Wie sähe eine Welt ohne Kultur aus? Was würde mit der Gesellschaft passieren, wenn alle kulturellen Angebote fehlen würden? Antworten darauf will Neuruppins Kulturbeirat nicht in der Realität erhalten. „Wenn wir ihren Verlust feststellen, ist es zu spät“, stellt das Gremium in einem aktuellen Aufruf fest. „Viele Voraussetzungen für das Erstellen der Angebote wären dann schon unwiederbringlich zerstört.“

Aufruf zur Unterstützung von Kultur

„Wir brauchen eine vitale Kultur, damit wir eine Zukunft haben, in der die Menschen in einem friedlichen und konstruktiven Miteinander leben können“, stellt der Kulturbeirat in seinem Aufruf fest. „Gelder, die in die Kultur fließen, sind keine Verschwendung, sondern eine Investition in die Zukunft. Vergessen Sie nicht: Kultur ist auch ein wichtiger und wertvoller Wirtschaftsfaktor.“ Mit diesen eindringlichen Worten wird auf die aktuell existenzbedrohende Lage von Kulturschaffenden hingewiesen. Schließlich würden viele von ihnen kein festes Einkommen besitzen und sich mit Zweit- und Drittjobs über Wasser halten müssen.
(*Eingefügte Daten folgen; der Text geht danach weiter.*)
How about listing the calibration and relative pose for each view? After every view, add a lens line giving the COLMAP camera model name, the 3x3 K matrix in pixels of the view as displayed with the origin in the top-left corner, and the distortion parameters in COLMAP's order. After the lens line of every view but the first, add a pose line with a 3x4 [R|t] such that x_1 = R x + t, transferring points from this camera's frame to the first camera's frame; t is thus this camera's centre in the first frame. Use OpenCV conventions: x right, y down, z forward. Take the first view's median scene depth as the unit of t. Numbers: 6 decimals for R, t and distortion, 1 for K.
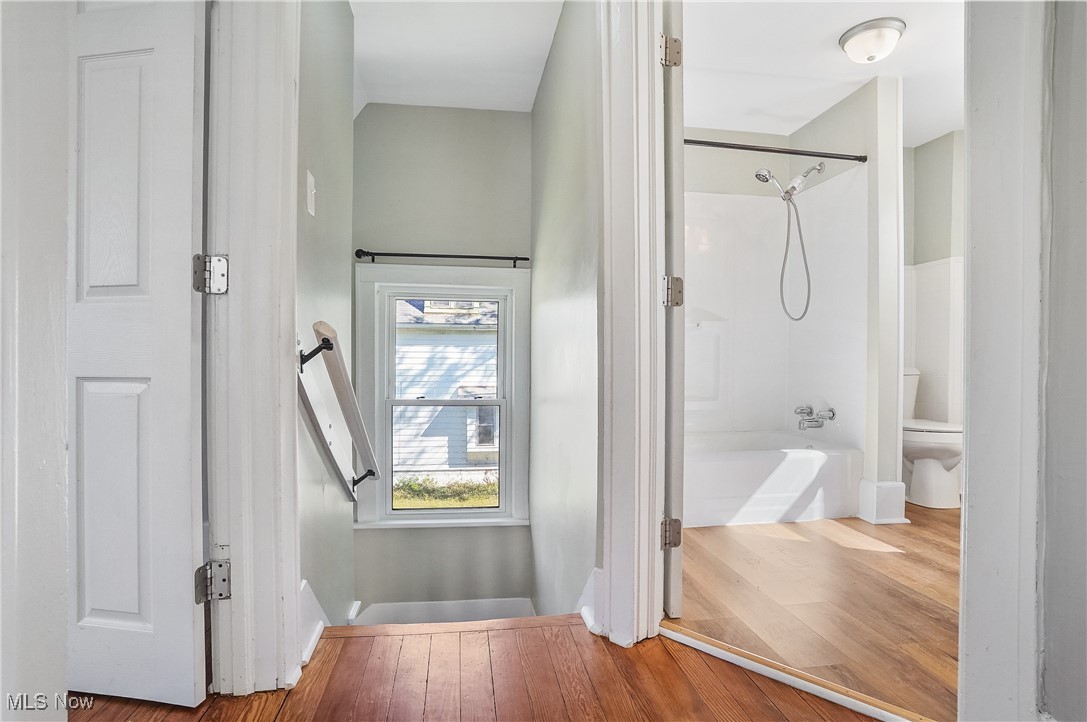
lens RADIAL K [[568.4, 0, 540.4], [0, 568.4, 363.8], [0, 0, 1]] dist [-0.073864, 0.040405]
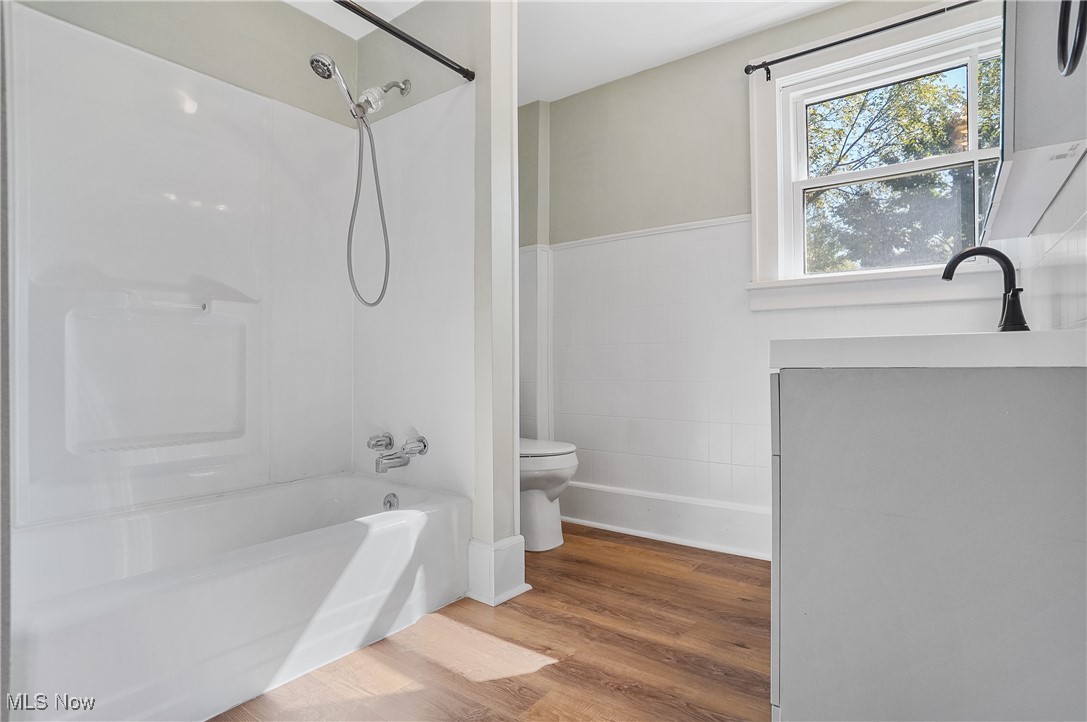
lens RADIAL K [[568.4, 0, 540.4], [0, 568.4, 363.8], [0, 0, 1]] dist [-0.073864, 0.040405]
pose [[0.709942, -0.008310, 0.704212, 0.151868], [0.013094, 0.999913, -0.001401, -0.007908], [-0.704139, 0.010216, 0.709989, 0.446560]]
Online-Verzeichnis soll Übersicht über Kulturangebote verschaffen

Doch um zu wissen, wer in der Region um Neuruppin alles auf Hilfe angewiesen ist, muss man erst einmal wissen, welche Kulturschaffenden es überhaupt gibt. Schon seit Jahren trägt sich der Kulturbeirat daher mit der Idee, alle diese Menschen – vom Artisten über Töpfer bis zum Zauberer – in einem Onlineverzeichnis zusammenzufassen. Bislang haperte es aber an der Umsetzung. Das heißt, zumindest bis vor wenigen Wochen. Denn mittlerweile wird das ambitionierte Vorhaben, eine umfangreiche kostenlose Datenbank aufzubauen, aktiver vorangetrieben.
Nachdem die Mitglieder des Kulturbeirats erst einmal im direkten Umfeld dafür werben wollten, sich in das Verzeichnis einzutragen, das bislang noch das sperrige Wort Kulturkataster trägt, folgt nun ein öffentlicher Aufruf. Vorerst auf www.neuruppin.net sollen die Angebote zusammengefasst und der Öffentlichkeit zugänglich gemacht werden.

Einträge in Neuruppins Kulturkataster sind kostenlos

Derzeit aber steht noch der Schritt davor an – das Sammeln der Daten. Dazu werden alle Kulturschaffenden im Raum Neuruppin gebeten, einige Angaben zu sich zu machen und diese in einer Mail mit dem Betreff „Datenbank Kulturwirtschaft“ an info@neuruppin.net zu schicken. Dazu gehören Vor- und Zunahme, der Ort, der Beruf, eine E-Mail-Adresse, der kreative Tätigkeitsbereich sowie einige Sätze zur Arbeit. Ganz wichtig ist auch, die Datenschutzerklärung auf der Seite www.neuruppin.net auszufüllen, da ohne diese die eingesandten Daten nicht veröffentlicht werden dürfen.